Factor investing (FI) is a strategy increasingly adopted by investors as a third style of investing, in addition to active and passive investing. It seeks to combine the advantages of active and passive investment strategies. The objective is to obtain alpha (excess return of an investment over the return of a benchmark index) and increase diversification at a lower cost than traditional active management, although slightly higher than the simple index investing.
The problems inherent in both actively and passively managed strategies have been instrumental in the rise of FI. Actively managed strategies are generally based on an allocation of conviction, sometimes leading to bias; and they attract higher fees than passive investing in their pursuit of above benchmark returns. However, in the recent past, most actively managed large cap funds have struggled to outperform the benchmark. Investing in the Nifty 50 index fund, or ETF, is an example of a passive strategy, in which you can never outperform the Nifty 50 index because of expenses. The FI offers the benefits of active and passive investing as it aims for a transparent, low-cost framework, with a quest to generate higher returns.
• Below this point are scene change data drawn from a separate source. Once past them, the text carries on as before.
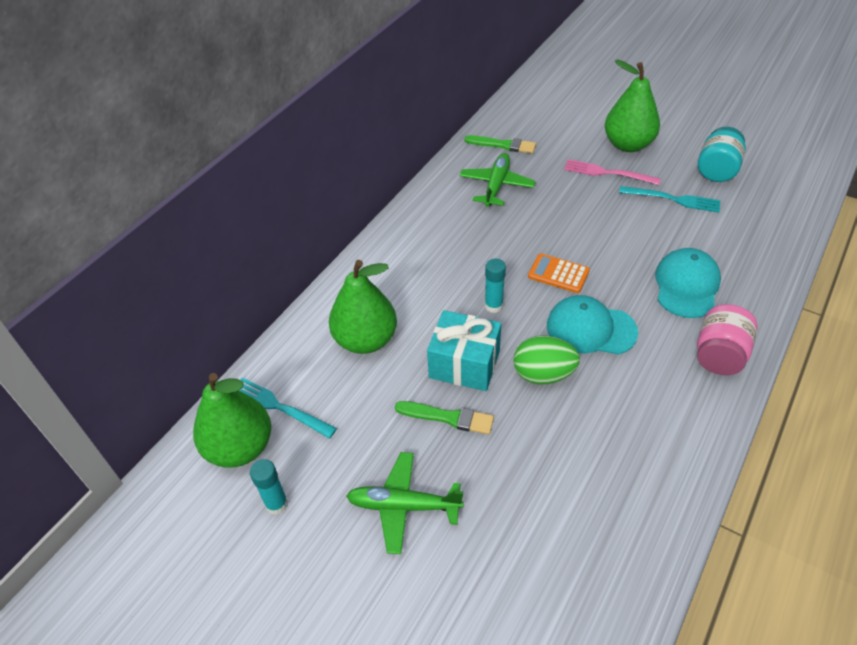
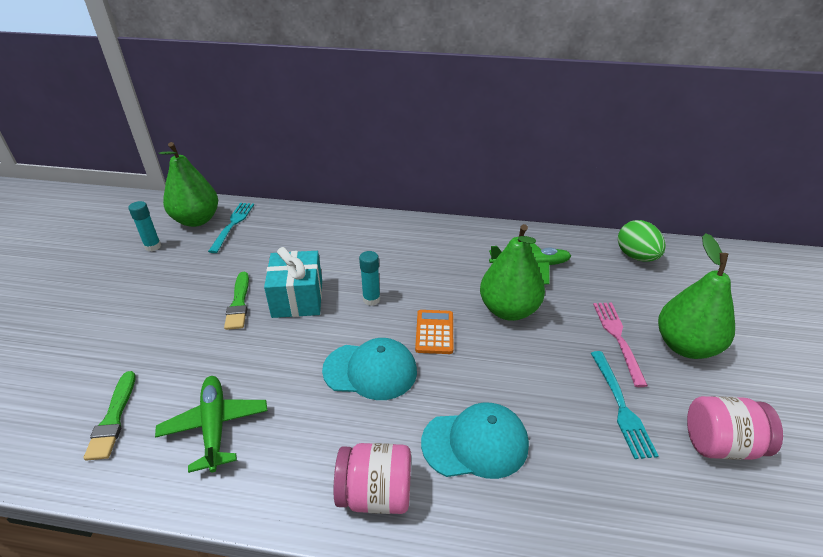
camera: 65 degrees right, 10 degrees down
green pear [329,260,397,354] -> green pear moved to [480,224,545,321]
green plane [346,452,464,554] -> green plane moved to [155,376,267,473]
green brush [464,135,536,154] -> green brush moved to [84,371,136,461]
green egg [513,335,580,384] -> green egg moved to [618,220,665,262]
turquoise cap [547,295,638,355] -> turquoise cap turned 105 degrees clockwise [322,338,417,400]
turquoise jar [698,127,746,182] -> pink jar [687,396,783,460]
Much research has already been done on this strategy globally; over 300 factors have been identified and their performance has been monitored for decades. Simply put, a factor is any characteristic that explains the risk and return of a group of securities. There may be one or more factors necessary to analyze, explain and develop investment strategies.
Some common simple factors are quality, value, alpha, and low volatility. A combination of two or more factors results in multiple factors such as low grade volatility and low alpha grade volatility. As Andrew Ang, a pioneering factor investing scholar at Columbia University, put it, “Just as’ eating well ‘requires you to look at food labels to understand nutrient content,’ invest well. Means examining the labels of the underlying risk factor classes. It’s the nutrients in food that matter. Likewise, it’s the factors that count, not the asset labels. “
There are different approaches to using factors in an investment strategy, commonly referred to as “smart beta,” which has gained popularity in recent years. Smart Beta is a simple and transparent form of FI. The growth of smart beta stems from two main sources: dissatisfaction with traditional active strategies and evidence that simple rules-based approaches can outperform market-cap-weighted indices.
Around the world, FI has rapidly grown in popularity in segments ranging from large institutional investors to sophisticated high and high net worth individuals, family offices and retail investors. Smart beta funds are the most popular around the world with $ 1.12 trillion (approx. ₹83 trillion) of investments, according to the ETFGI report of March 2021 on the ETF and ETP Smart Beta industry landscape. ETFs are exchange traded funds and ETPs are exchange traded products.
A factor helps identify a basket of stocks based on risk-return appetite and preferred investment style. Different factors present strengths and weaknesses in different economic and market environments. Factor indices have generated amazing returns, outperforming broad indices across time horizons and economic cycles. The Nifty Alpha 50 has consistently performed well over various up cycles, followed by the Nifty 200 Momentum 30. During down cycles, the Nifty Low Volatility 50 has performed well, followed by the Nifty 200 Quality 30.
With this, it can be clearly said that FI has really arrived and is going to be an important investment strategy for everyone. And its acceptance is only expected to increase over time and will see greater and broader participation from institutional investors and high net worth individuals to retail investors.
Prashant Joshi is co-founder of Fintrust Advisors.